┌─ Исходный отрывок
Вся беспокойная жизнь готовила его к святотатственному апофеозу – вживанию в сакральный образ императора Петра III. Маршруты Пугачева будто писаны заранее каким-то незримым роком. Он всякий раз оказывался в районах сильных оппозиционных брожений, сталкивался с людьми, недовольными существовавшими порядками: на Дону ли, на Тереке, в Таганроге или в раскольничьих скитах – везде бурлило море народного возмущения, социокультурная природа которого, разумеется, могла и не осознаваться простонародьем. Путь его «проходил через места, еще недавно бывшие свидетелями выступлений первых самозванцев» под именем Петра III. «Нельзя забывать, что в этих малороссийских и южнорусских землях появлению первых самозванцев предшествовали упорные толки в народе, будто Петр III жив и разъезжает по округе. Трудно предположить, чтобы все это не отозвалось в душе Пугачева и не отложилось в его памяти... Роль “третьего императора” была подсказана Пугачеву самой жизнью» [64; 320].
Пугачев услышал о самозванцах, и высокая самооценка нашла для себя новый подходящий ориентир: уже не образ «еретика и разбойника» Разина, а имя императора Петра III манило его, разжигало честолюбивые помыслы. Поэтому, узнав, что какой-то беглый солдат увидел в нем «подобие покойнаго государя Петра Третьяго», Пугачев, «обрадуясь сему случаю, утвердился принять на себя высокое название» [30; 111; 36; 109]. Жажда признания предполагала взаимность со стороны почитателей. Но пока Пугачев – все еще изгой, вынужденный находиться в бегах, скрываться, рассказывать о себе разного рода небылицы.
└─
┌─ Исходные данные
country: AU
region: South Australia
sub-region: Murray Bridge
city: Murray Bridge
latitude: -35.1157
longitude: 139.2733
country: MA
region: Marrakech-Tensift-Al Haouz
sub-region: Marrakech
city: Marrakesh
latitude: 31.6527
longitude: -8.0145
└─
┌─ Исходные данные
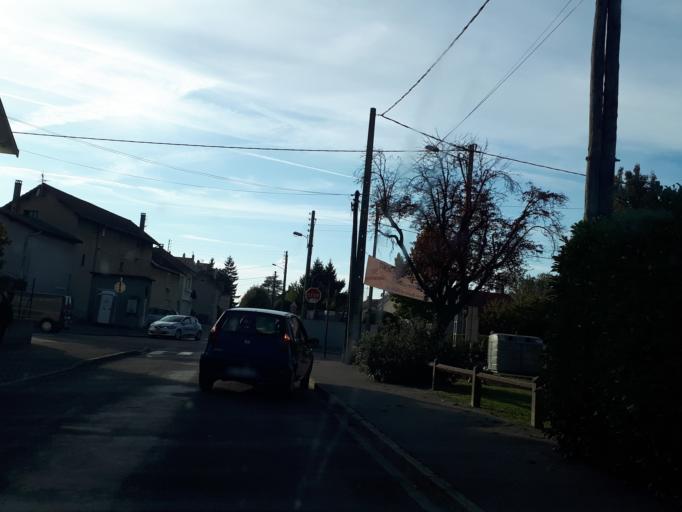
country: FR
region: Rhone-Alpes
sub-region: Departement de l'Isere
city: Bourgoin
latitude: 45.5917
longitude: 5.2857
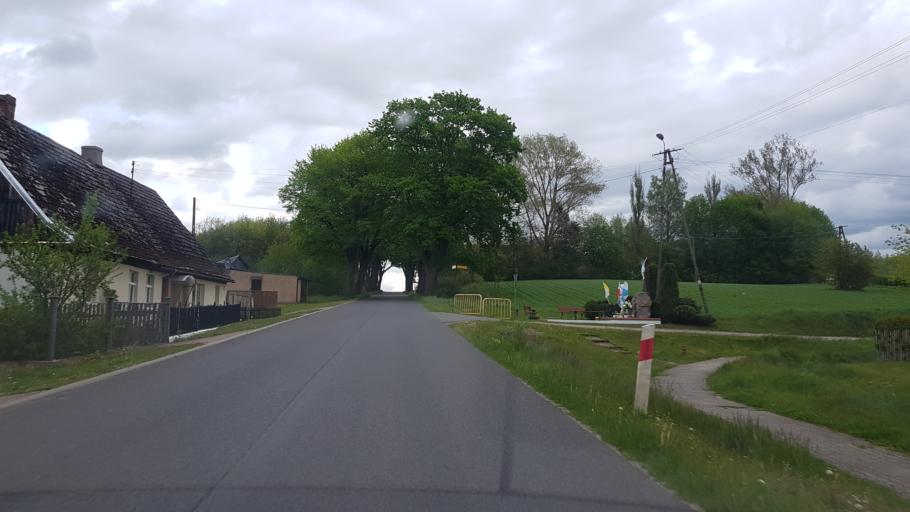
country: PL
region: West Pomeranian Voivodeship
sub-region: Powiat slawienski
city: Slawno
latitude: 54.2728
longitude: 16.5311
└─
— Что сделать —
В отрывке о Пугачеве: на кого, как увидел беглый солдат, был похож Пугачев?

— Ответ —
На покойного государя Петра Третьего.